Work to be completed:
Write out each line of the entries below that holds the word "Dirk".

The records:
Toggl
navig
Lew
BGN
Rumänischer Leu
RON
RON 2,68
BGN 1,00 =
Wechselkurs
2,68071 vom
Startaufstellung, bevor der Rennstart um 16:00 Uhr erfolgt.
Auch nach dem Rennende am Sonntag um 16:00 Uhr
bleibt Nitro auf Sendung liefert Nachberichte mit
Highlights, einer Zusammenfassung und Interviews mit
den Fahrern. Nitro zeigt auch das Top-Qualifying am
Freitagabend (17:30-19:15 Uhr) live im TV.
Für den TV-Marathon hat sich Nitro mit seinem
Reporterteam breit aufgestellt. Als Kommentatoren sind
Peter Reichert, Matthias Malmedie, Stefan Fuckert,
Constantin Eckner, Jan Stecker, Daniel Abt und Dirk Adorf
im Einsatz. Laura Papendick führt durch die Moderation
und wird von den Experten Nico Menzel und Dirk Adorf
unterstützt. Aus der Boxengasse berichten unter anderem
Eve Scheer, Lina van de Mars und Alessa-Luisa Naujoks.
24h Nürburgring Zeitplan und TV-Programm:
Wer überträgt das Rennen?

Result:
Constantin Eckner, Jan Stecker, Daniel Abt und Dirk Adorf
und wird von den Experten Nico Menzel und Dirk Adorf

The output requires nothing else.